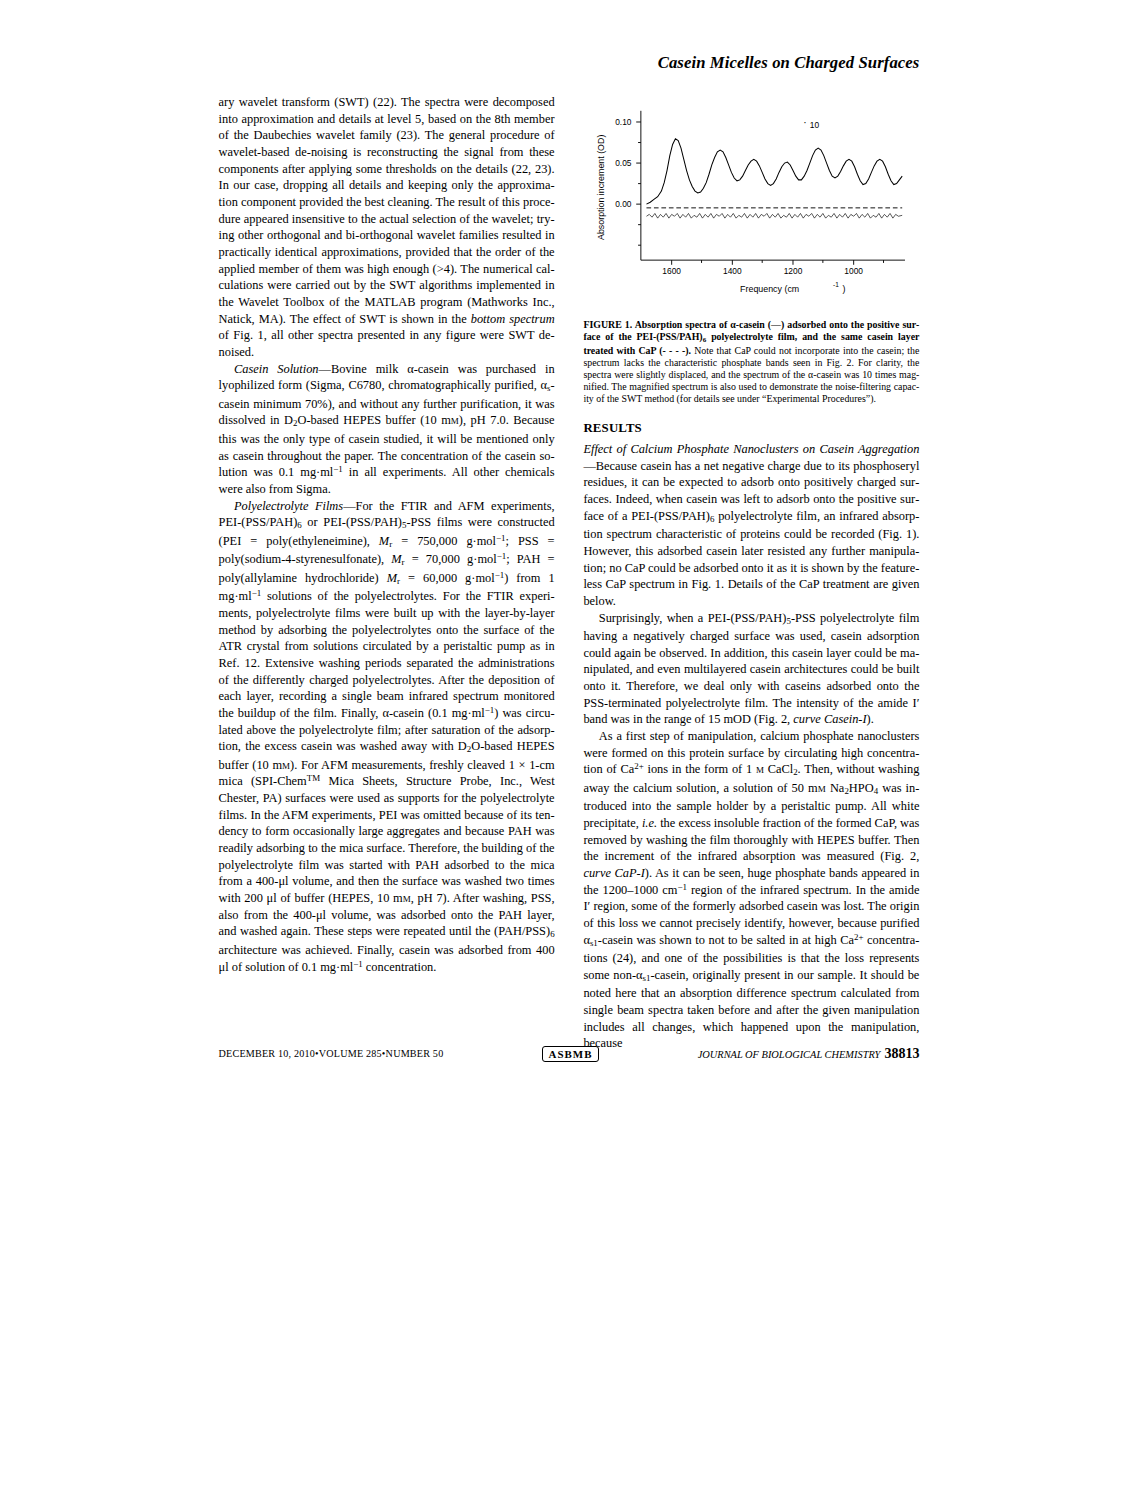Casein Micelles on Charged Surfaces
ary wavelet transform (SWT) (22). The spectra were decomposed into approximation and details at level 5, based on the 8th member of the Daubechies wavelet family (23). The general procedure of wavelet-based de-noising is reconstructing the signal from these components after applying some thresholds on the details (22, 23). In our case, dropping all details and keeping only the approximation component provided the best cleaning. The result of this procedure appeared insensitive to the actual selection of the wavelet; trying other orthogonal and bi-orthogonal wavelet families resulted in practically identical approximations, provided that the order of the applied member of them was high enough (>4). The numerical calculations were carried out by the SWT algorithms implemented in the Wavelet Toolbox of the MATLAB program (Mathworks Inc., Natick, MA). The effect of SWT is shown in the bottom spectrum of Fig. 1, all other spectra presented in any figure were SWT de-noised.
Casein Solution—Bovine milk α-casein was purchased in lyophilized form (Sigma, C6780, chromatographically purified, αs-casein minimum 70%), and without any further purification, it was dissolved in D2 O-based HEPES buffer (10 mm), pH 7.0. Because this was the only type of casein studied, it will be mentioned only as casein throughout the paper. The concentration of the casein solution was 0.1 mg·ml−1 in all experiments. All other chemicals were also from Sigma.
Polyelectrolyte Films—For the FTIR and AFM experiments, PEI-(PSS/PAH)6 or PEI-(PSS/PAH)5-PSS films were constructed (PEI = poly(ethyleneimine), Mr = 750,000 g·mol−1; PSS = poly(sodium-4-styrenesulfonate), Mr = 70,000 g·mol−1; PAH = poly(allylamine hydrochloride) Mr = 60,000 g·mol−1) from 1 mg·ml−1 solutions of the polyelectrolytes. For the FTIR experiments, polyelectrolyte films were built up with the layer-by-layer method by adsorbing the polyelectrolytes onto the surface of the ATR crystal from solutions circulated by a peristaltic pump as in Ref. 12. Extensive washing periods separated the administrations of the differently charged polyelectrolytes. After the deposition of each layer, recording a single beam infrared spectrum monitored the buildup of the film. Finally, α-casein (0.1 mg·ml−1) was circulated above the polyelectrolyte film; after saturation of the adsorption, the excess casein was washed away with D2 O-based HEPES buffer (10 mm). For AFM measurements, freshly cleaved 1 × 1-cm mica (SPI-ChemTM Mica Sheets, Structure Probe, Inc., West Chester, PA) surfaces were used as supports for the polyelectrolyte films. In the AFM experiments, PEI was omitted because of its tendency to form occasionally large aggregates and because PAH was readily adsorbing to the mica surface. Therefore, the building of the polyelectrolyte film was started with PAH adsorbed to the mica from a 400-μl volume, and then the surface was washed two times with 200 μl of buffer (HEPES, 10 mm, pH 7). After washing, PSS, also from the 400-μl volume, was adsorbed onto the PAH layer, and washed again. These steps were repeated until the (PAH/PSS)6 architecture was achieved. Finally, casein was adsorbed from 400 μl of solution of 0.1 mg·ml−1 concentration.
0.10 0.05 0.00 1600 1400 1200 1000 Absorption increment (OD) Frequency (cm -1 ) 10 ·
FIGURE 1. Absorption spectra of α-casein (—) adsorbed onto the positive surface of the PEI-(PSS/PAH)6 polyelectrolyte film, and the same casein layer treated with CaP (- - - -). Note that CaP could not incorporate into the casein; the spectrum lacks the characteristic phosphate bands seen in Fig. 2. For clarity, the spectra were slightly displaced, and the spectrum of the α-casein was 10 times magnified. The magnified spectrum is also used to demonstrate the noise-filtering capacity of the SWT method (for details see under “Experimental Procedures”).
RESULTS
Effect of Calcium Phosphate Nanoclusters on Casein Aggregation—Because casein has a net negative charge due to its phosphoseryl residues, it can be expected to adsorb onto positively charged surfaces. Indeed, when casein was left to adsorb onto the positive surface of a PEI-(PSS/PAH)6 polyelectrolyte film, an infrared absorption spectrum characteristic of proteins could be recorded (Fig. 1). However, this adsorbed casein later resisted any further manipulation; no CaP could be adsorbed onto it as it is shown by the featureless CaP spectrum in Fig. 1. Details of the CaP treatment are given below.
Surprisingly, when a PEI-(PSS/PAH)5-PSS polyelectrolyte film having a negatively charged surface was used, casein adsorption could again be observed. In addition, this casein layer could be manipulated, and even multilayered casein architectures could be built onto it. Therefore, we deal only with caseins adsorbed onto the PSS-terminated polyelectrolyte film. The intensity of the amide I′ band was in the range of 15 mOD (Fig. 2, curve Casein-I).
As a first step of manipulation, calcium phosphate nanoclusters were formed on this protein surface by circulating high concentration of Ca2+ ions in the form of 1 m CaCl2. Then, without washing away the calcium solution, a solution of 50 mm Na2 HPO4 was introduced into the sample holder by a peristaltic pump. All white precipitate, i.e. the excess insoluble fraction of the formed CaP, was removed by washing the film thoroughly with HEPES buffer. Then the increment of the infrared absorption was measured (Fig. 2, curve CaP-I). As it can be seen, huge phosphate bands appeared in the 1200–1000 cm−1 region of the infrared spectrum. In the amide I′ region, some of the formerly adsorbed casein was lost. The origin of this loss we cannot precisely identify, however, because purified αs1-casein was shown to not to be salted in at high Ca2+ concentrations (24), and one of the possibilities is that the loss represents some non-αs1-casein, originally present in our sample. It should be noted here that an absorption difference spectrum calculated from single beam spectra taken before and after the given manipulation includes all changes, which happened upon the manipulation, because
DECEMBER 10, 2010•VOLUME 285•NUMBER 50
ASBMB
JOURNAL OF BIOLOGICAL CHEMISTRY38813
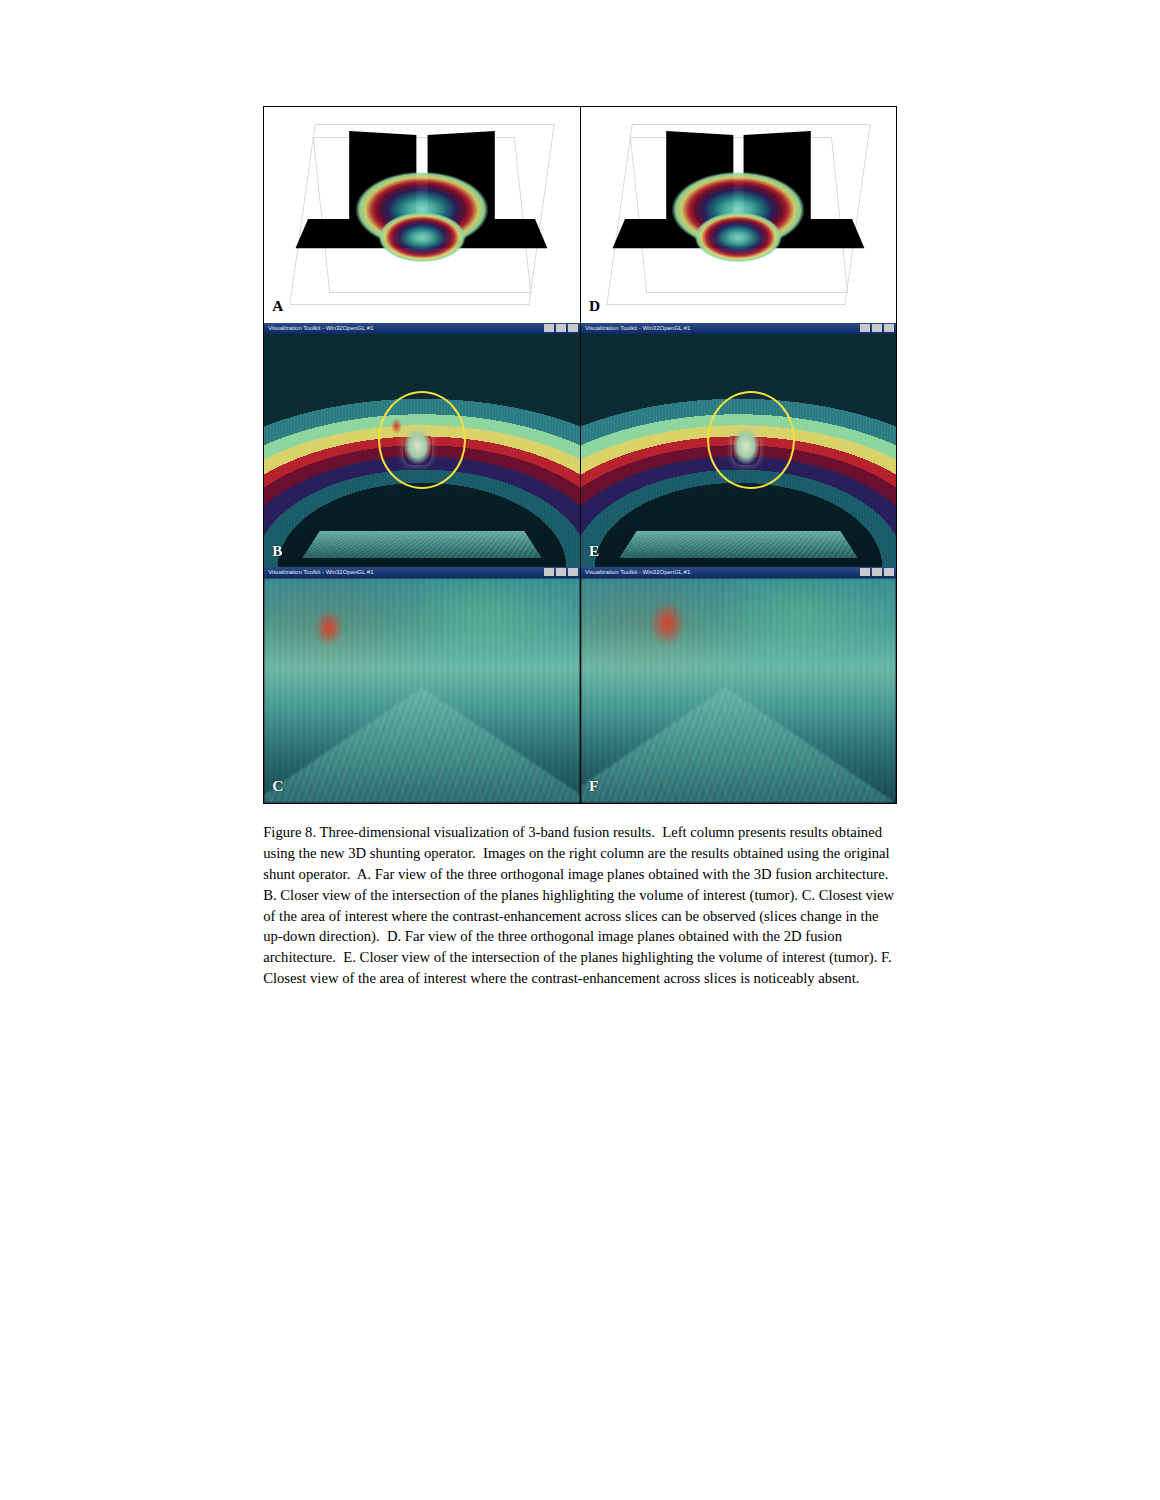A
D
Visualization Toolkit - Win32OpenGL #1
B
Visualization Toolkit - Win32OpenGL #1
E
Visualization Toolkit - Win32OpenGL #1
C
Visualization Toolkit - Win32OpenGL #1
F
Figure 8. Three-dimensional visualization of 3-band fusion results. Left column presents results obtained using the new 3D shunting operator. Images on the right column are the results obtained using the original shunt operator. A. Far view of the three orthogonal image planes obtained with the 3D fusion architecture. B. Closer view of the intersection of the planes highlighting the volume of interest (tumor). C. Closest view of the area of interest where the contrast-enhancement across slices can be observed (slices change in the up-down direction). D. Far view of the three orthogonal image planes obtained with the 2D fusion architecture. E. Closer view of the intersection of the planes highlighting the volume of interest (tumor). F. Closest view of the area of interest where the contrast-enhancement across slices is noticeably absent.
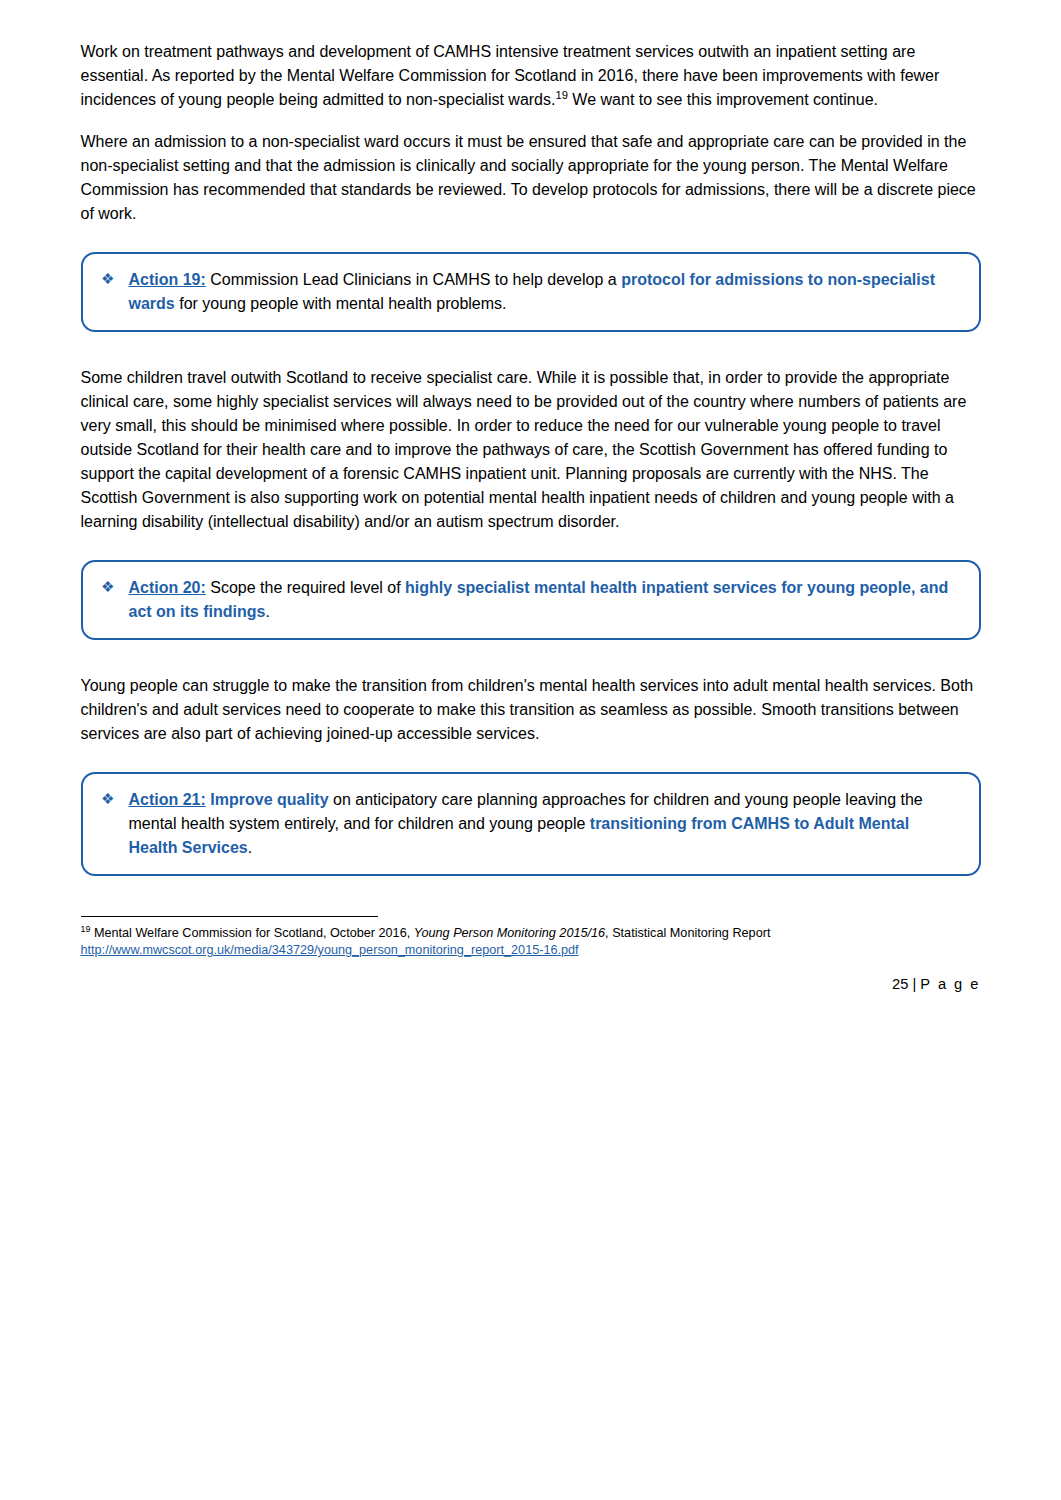Work on treatment pathways and development of CAMHS intensive treatment services outwith an inpatient setting are essential. As reported by the Mental Welfare Commission for Scotland in 2016, there have been improvements with fewer incidences of young people being admitted to non-specialist wards.19 We want to see this improvement continue.
Where an admission to a non-specialist ward occurs it must be ensured that safe and appropriate care can be provided in the non-specialist setting and that the admission is clinically and socially appropriate for the young person. The Mental Welfare Commission has recommended that standards be reviewed. To develop protocols for admissions, there will be a discrete piece of work.
Action 19: Commission Lead Clinicians in CAMHS to help develop a protocol for admissions to non-specialist wards for young people with mental health problems.
Some children travel outwith Scotland to receive specialist care. While it is possible that, in order to provide the appropriate clinical care, some highly specialist services will always need to be provided out of the country where numbers of patients are very small, this should be minimised where possible. In order to reduce the need for our vulnerable young people to travel outside Scotland for their health care and to improve the pathways of care, the Scottish Government has offered funding to support the capital development of a forensic CAMHS inpatient unit. Planning proposals are currently with the NHS. The Scottish Government is also supporting work on potential mental health inpatient needs of children and young people with a learning disability (intellectual disability) and/or an autism spectrum disorder.
Action 20: Scope the required level of highly specialist mental health inpatient services for young people, and act on its findings.
Young people can struggle to make the transition from children's mental health services into adult mental health services. Both children's and adult services need to cooperate to make this transition as seamless as possible. Smooth transitions between services are also part of achieving joined-up accessible services.
Action 21: Improve quality on anticipatory care planning approaches for children and young people leaving the mental health system entirely, and for children and young people transitioning from CAMHS to Adult Mental Health Services.
19 Mental Welfare Commission for Scotland, October 2016, Young Person Monitoring 2015/16, Statistical Monitoring Report
http://www.mwcscot.org.uk/media/343729/young_person_monitoring_report_2015-16.pdf
25 | P a g e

---*---

*TASK STATEMENT*
From the records above, retype only the lines starting at the line that contains "Effect of Calcium" and ending at the line that contains "Surprisingly, when a", both included.

*SOLUTION FOR THIS TASK*
Effect of Calcium Phosphate Nanoclusters on Casein Aggregation—Because casein has a net negative charge due to its phosphoseryl residues, it can be expected to adsorb onto positively charged surfaces. Indeed, when casein was left to adsorb onto the positive surface of a PEI-(PSS/PAH)6 polyelectrolyte film, an infrared absorption spectrum characteristic of proteins could be recorded (Fig. 1). However, this adsorbed casein later resisted any further manipulation; no CaP could be adsorbed onto it as it is shown by the featureless CaP spectrum in Fig. 1. Details of the CaP treatment are given below.
Surprisingly, when a PEI-(PSS/PAH)5-PSS polyelectrolyte film having a negatively charged surface was used, casein adsorption could again be observed. In addition, this casein layer could be manipulated, and even multilayered casein architectures could be built onto it. Therefore, we deal only with caseins adsorbed onto the PSS-terminated polyelectrolyte film. The intensity of the amide I′ band was in the range of 15 mOD (Fig. 2, curve Casein-I).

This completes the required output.